Key Words: disaster management, triage, patient safety, wound care
Index: Ostomy Wound Management 2010;56(11):61–69
Potential Conflicts of Interest: none disclosed
On January 12, 2010 at 4:53 p.m., an earthquake rated at 7.0 on the moment magnitude scale struck Haiti 16 miles east of the country’s capitol, Port-au-Prince. By January 20, at least 52 4.5-rated aftershocks had occurred. More than 230,000 people died, 300,000 were injured, and more than 1 million were made homeless.
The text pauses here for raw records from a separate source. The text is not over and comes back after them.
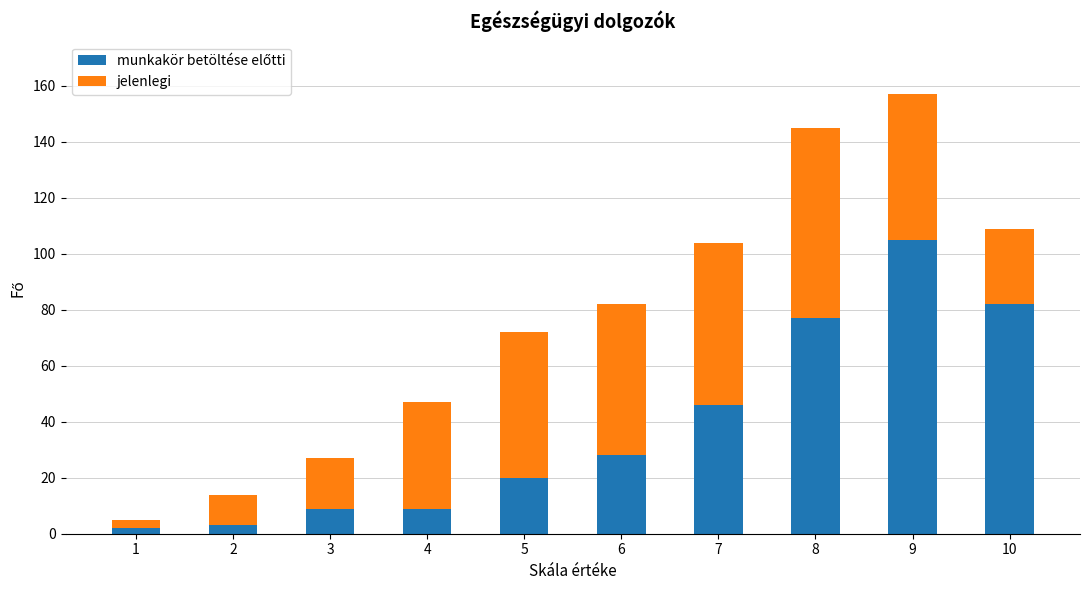

How many series are shown in this chart?

2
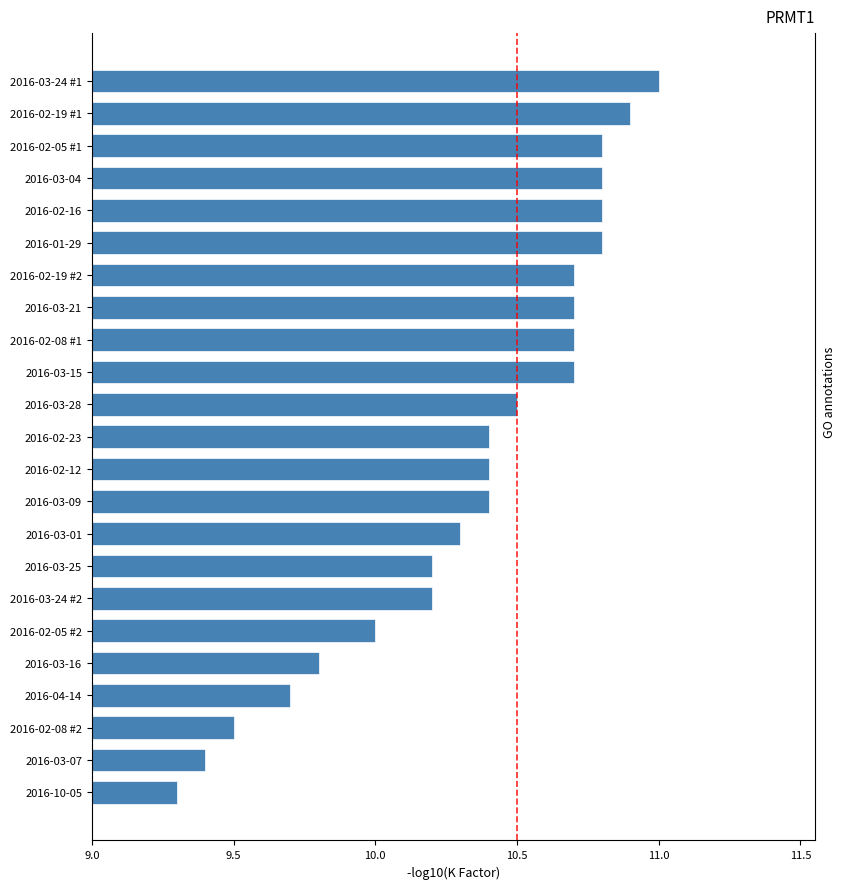

What is the label of the 4th bar from the bottom?

2016-04-14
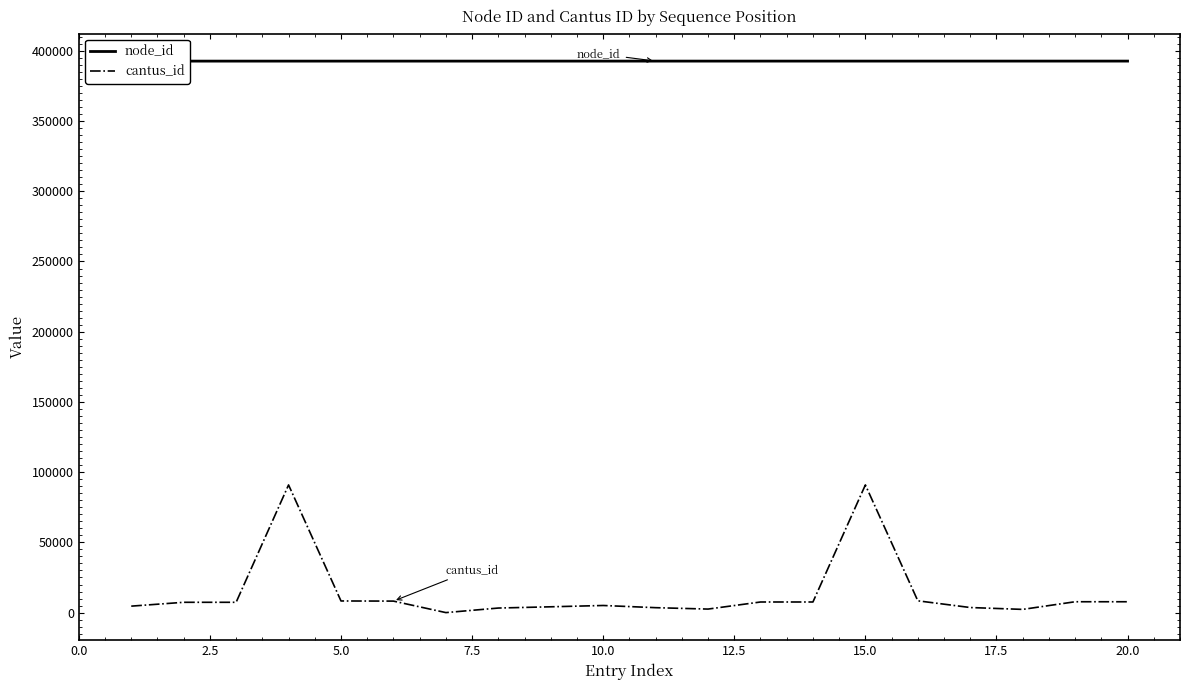

What is the maximum value for cantus_id?

90900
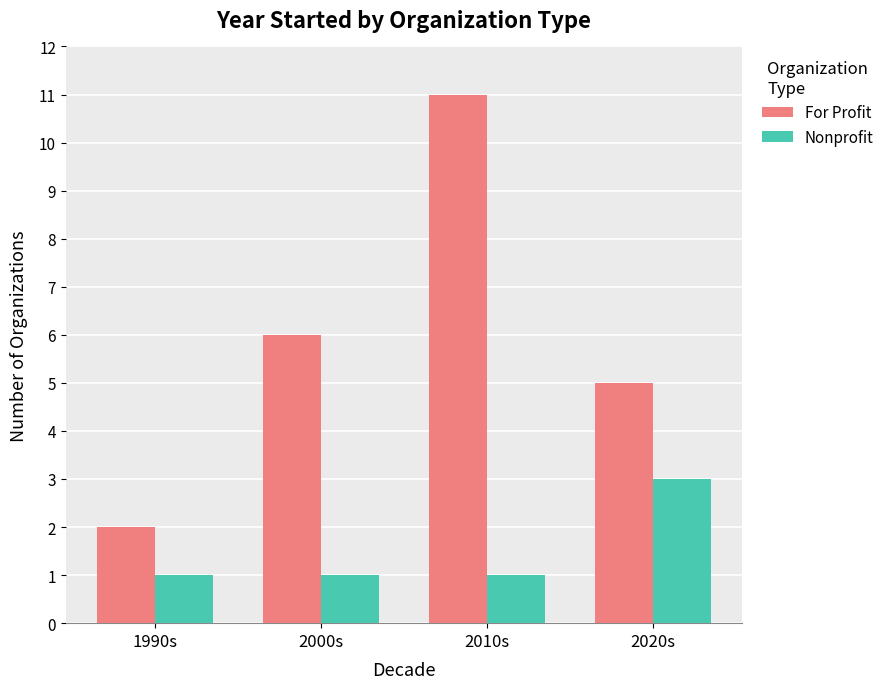

Reading right to left, extract all data points from this chart.

For Profit: 5	11	6	2
Nonprofit: 3	1	1	1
Almost as quickly as the disaster struck, medical and relief teams began to mobilize to provide assistance. The first teams to arrive encountered total chaos, facing many wounded, few supplies, and nonexistent sanitary conditions. Reports began to emerge of numerous amputations performed out of necessity in nonsterile locations with minimal equipment. Military support was necessary for both security and logistical reasons. Through Project Medishare, the University of Miami (Miami, FL) organized a makeshift tent hospital on the grounds of the airport at Port-au-Prince. As supplies and volunteers arrived, the tent hospital expanded into a small medical compound with an emergency department, pharmacy, orthopedic unit, pediatric unit, central supply department, and outpatient wound clinic with a procedure area. Medical volunteers from all fields were organized for 1 week deployments. My team was deployed on February 7, 2010, a little more than 4 weeks after the quake. My years of medical, surgical, and leadership training did not adequately prepare me for the experience.
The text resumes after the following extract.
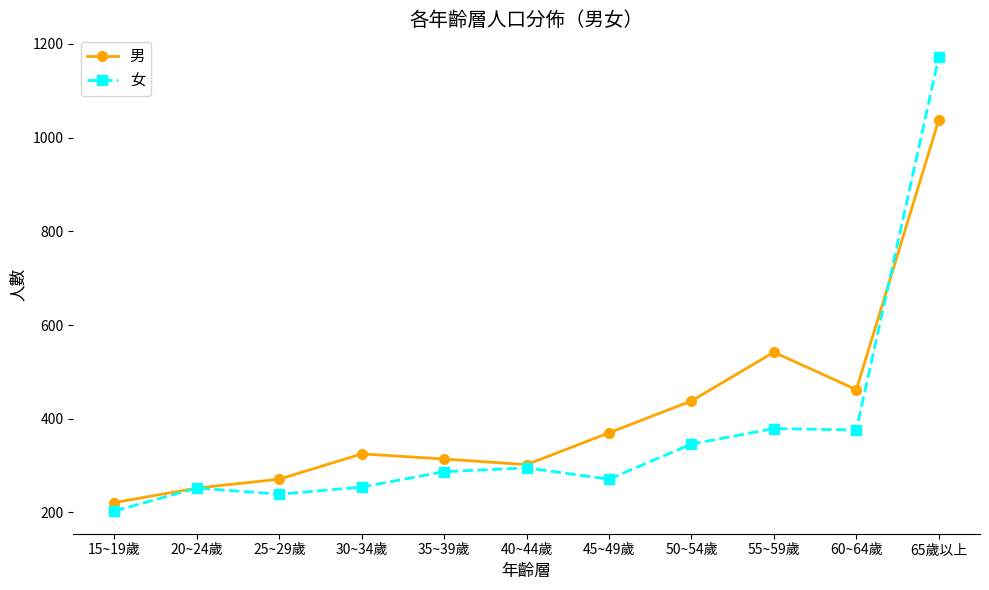

What is the value of the 男 point at the 11th from the left?

1038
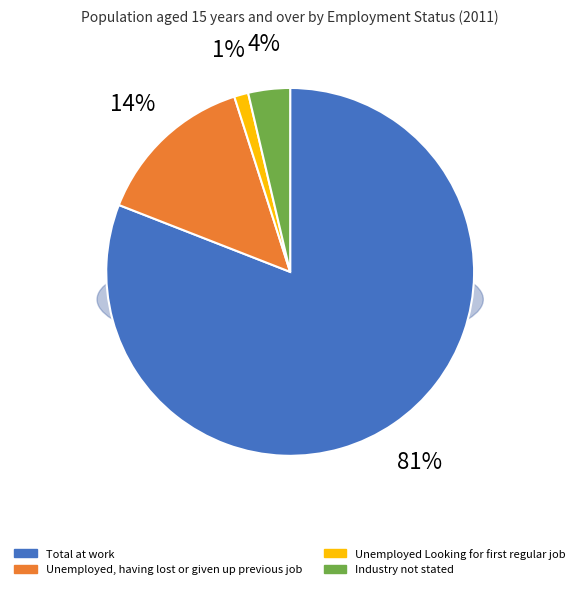

What is the largest slice in the pie chart?

Total at work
The medical teams were organized into a hierarchical system, not unlike at a university, with a chief medical officer (CMO) in charge of the division chiefs of five independent clinical units: orthopedics (surgery), pediatrics, internal medicine, anesthesia, and wound care. Our wound team treated up to 60 inpatients and 20 outpatients per day while providing emergency department consults. Clinical work began at 7 a.m. and frequently ended late in the evening. Food was limited, beds were uncomfortable cots, and the Fahrenheit temperature was in the 90s.